Droit à l’IVG: Le corps des femmes est le champ de bataille du patriarcat

En 2019, il est toujours possible d’avorter en France. Mais pour combien de temps ? Depuis plusieurs mois, ce droit, acquis il y a 44 ans, tient bon et ne rompt pas devant les forces employées par ses détracteurs pour le faire disparaître.

Des entraves à la liberté d’avorter en France? Dans le contexte conservateur de l’époque, on peut continuer à saluer l’acharnement de Simone Veil et de ses collaboratrice.eur.s pour que les femmes puissent enfin disposer de leur corps. En 2019, ce concept n’apparaît-il pas dépassé ?

Malgré tout le bon sens possible, la réponse demeure impassiblement non. Dans cet environnement toujours conservateur, les panégyristes de la clause de conscience ne faiblissent pas. L’article R.4127-47 du code de santé publique reste ainsi l’écrin doré d’une clause superfétatoire qui continue de prétendre que l’IVG est un acte particulier. Le corps médical dans sa grande majorité manifeste son opposition à l’abolition de ladite clause. Que peut-on y voir d’autre qu’une volonté toujours plus accrue de s’approprier le corps des femmes ?

Si la Ministre de la Santé a commandé un état des lieux sur l’invocation de la clause de conscience sur le sol français, la question demeure sans réponse depuis septembre dernier. D’ailleurs, les pouvoirs publics continuent de rendre ardue la défense de ce droit. La disparité territoriale n’a de cesse de s’accroître. Les maternités ferment, les centres de santé où sont pratiqués les IVG aussi.

Aujourd’hui, le nombre d’IVG pratiqués en dehors d’un centre hospitalier est en constante augmentation.

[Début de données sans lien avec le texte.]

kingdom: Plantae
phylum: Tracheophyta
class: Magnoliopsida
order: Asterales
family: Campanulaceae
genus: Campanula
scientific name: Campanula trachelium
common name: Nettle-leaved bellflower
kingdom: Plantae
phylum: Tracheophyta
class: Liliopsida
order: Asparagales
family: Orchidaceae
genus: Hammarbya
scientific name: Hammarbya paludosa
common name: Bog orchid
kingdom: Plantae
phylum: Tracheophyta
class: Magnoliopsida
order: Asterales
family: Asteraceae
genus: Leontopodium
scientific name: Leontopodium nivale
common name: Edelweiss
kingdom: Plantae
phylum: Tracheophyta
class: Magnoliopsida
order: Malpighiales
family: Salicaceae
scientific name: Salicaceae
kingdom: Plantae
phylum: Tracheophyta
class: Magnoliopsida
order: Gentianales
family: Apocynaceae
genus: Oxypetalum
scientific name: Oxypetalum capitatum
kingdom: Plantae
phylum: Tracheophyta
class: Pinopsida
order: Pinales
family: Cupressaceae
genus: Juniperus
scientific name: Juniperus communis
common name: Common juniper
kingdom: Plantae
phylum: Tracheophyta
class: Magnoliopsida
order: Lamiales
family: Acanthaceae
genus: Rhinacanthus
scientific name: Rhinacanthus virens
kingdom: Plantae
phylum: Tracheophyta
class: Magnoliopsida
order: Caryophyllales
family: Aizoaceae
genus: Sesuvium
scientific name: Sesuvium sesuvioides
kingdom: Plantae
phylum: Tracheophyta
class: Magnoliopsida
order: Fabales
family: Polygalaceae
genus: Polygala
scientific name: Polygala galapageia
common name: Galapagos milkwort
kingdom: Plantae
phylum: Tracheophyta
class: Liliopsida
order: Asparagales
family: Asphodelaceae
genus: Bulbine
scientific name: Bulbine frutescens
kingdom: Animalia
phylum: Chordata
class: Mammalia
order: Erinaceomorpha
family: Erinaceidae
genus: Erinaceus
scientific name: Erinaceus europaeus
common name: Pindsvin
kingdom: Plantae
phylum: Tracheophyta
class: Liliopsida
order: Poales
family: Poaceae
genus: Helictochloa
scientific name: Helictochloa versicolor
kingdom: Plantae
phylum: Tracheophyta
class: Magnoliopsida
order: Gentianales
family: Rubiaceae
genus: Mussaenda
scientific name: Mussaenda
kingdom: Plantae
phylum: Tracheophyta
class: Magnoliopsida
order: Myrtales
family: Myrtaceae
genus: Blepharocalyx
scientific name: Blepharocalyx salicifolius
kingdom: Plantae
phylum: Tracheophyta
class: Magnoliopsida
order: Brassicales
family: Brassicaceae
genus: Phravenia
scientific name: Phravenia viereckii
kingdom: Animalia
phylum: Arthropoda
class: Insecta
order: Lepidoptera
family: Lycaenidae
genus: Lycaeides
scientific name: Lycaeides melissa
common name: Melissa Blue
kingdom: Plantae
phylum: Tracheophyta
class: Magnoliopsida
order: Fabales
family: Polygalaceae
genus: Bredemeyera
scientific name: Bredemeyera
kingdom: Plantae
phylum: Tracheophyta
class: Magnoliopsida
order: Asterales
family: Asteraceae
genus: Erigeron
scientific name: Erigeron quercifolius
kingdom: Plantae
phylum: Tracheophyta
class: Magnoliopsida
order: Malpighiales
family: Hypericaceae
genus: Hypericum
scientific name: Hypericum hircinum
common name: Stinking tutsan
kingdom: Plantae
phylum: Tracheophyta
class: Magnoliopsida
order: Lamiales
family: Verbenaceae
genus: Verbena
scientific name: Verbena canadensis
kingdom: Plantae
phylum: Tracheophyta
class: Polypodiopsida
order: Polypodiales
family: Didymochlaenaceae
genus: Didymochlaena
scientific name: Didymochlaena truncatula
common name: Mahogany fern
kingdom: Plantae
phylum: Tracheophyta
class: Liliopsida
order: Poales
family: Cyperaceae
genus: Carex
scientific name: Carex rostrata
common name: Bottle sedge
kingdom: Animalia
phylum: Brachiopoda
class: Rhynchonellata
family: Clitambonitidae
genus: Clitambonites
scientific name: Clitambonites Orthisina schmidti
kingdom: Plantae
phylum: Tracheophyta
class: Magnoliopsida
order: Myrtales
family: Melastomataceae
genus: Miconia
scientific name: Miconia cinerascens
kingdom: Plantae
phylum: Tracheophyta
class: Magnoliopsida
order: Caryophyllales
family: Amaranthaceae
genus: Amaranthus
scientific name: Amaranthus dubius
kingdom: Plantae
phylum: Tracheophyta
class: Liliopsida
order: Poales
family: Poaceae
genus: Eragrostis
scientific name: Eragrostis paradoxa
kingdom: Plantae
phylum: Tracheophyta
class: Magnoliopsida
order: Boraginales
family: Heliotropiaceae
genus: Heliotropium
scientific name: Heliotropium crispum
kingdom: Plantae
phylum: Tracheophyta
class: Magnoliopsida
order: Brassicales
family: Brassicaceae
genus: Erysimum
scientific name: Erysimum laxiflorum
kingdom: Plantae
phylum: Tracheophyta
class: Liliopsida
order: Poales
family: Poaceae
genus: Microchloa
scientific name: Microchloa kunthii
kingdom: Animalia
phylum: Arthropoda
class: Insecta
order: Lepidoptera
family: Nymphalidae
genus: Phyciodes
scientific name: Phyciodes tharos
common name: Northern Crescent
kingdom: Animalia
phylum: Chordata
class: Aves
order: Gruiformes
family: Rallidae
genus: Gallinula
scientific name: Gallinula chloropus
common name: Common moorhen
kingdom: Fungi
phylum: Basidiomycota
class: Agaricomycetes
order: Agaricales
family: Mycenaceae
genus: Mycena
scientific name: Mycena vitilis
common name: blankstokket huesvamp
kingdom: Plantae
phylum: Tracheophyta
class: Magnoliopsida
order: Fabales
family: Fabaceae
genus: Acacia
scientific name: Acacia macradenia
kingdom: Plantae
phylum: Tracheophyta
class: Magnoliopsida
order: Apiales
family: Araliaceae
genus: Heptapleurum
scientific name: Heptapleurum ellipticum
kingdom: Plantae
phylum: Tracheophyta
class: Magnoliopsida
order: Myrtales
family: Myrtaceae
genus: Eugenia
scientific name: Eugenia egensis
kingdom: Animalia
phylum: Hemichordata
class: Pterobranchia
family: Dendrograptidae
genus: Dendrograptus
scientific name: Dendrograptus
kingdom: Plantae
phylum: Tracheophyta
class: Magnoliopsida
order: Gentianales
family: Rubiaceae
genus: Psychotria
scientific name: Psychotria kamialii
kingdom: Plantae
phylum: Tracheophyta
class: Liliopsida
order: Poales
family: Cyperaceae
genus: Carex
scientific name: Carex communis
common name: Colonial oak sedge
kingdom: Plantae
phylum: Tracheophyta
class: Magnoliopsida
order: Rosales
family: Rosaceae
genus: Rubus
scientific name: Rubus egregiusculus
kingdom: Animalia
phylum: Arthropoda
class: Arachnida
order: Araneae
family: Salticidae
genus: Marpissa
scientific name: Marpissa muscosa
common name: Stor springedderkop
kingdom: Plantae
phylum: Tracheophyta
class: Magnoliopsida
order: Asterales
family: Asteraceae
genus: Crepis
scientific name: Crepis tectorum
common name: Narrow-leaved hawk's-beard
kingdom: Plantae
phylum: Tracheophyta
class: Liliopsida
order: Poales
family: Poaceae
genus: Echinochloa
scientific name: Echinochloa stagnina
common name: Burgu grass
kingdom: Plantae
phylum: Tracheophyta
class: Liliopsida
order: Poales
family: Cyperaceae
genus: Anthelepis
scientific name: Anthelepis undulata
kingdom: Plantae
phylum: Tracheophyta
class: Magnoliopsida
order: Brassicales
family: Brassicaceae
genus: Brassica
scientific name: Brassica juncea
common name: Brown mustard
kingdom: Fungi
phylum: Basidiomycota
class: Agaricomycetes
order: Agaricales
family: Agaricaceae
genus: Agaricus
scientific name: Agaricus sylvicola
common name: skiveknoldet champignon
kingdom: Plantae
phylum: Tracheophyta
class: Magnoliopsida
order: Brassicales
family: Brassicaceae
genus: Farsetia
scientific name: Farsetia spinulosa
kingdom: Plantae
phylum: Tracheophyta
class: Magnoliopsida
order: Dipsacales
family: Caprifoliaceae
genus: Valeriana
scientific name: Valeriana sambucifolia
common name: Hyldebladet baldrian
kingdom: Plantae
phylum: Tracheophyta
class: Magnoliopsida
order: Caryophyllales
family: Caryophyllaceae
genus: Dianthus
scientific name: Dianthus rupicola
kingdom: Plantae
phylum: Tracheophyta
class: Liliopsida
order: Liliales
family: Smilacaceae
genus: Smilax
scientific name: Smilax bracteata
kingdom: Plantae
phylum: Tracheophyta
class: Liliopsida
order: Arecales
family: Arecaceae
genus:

La raison? La plupart des femmes résident
à plus d’une heure d’un lieu spécialisé. Contraint de se rendre à l’évidence face aux détracteurs toujours plus nombreux, le gouvernement a mis en œuvre une loi pénalisant le délit d’entrave numérique en 2017. Depuis 2013, les groupes « anti-IVG » n’ont de cesse de grandir. Légitimés par la montée des populismes en Europe, ces extrémistes religieux continuent d’acquérir visibilité et pouvoir.

Et, du coup, la culpabilisation des femmes continue, leurs corps demeurent à disposition de tous sauf d’elles-mêmes.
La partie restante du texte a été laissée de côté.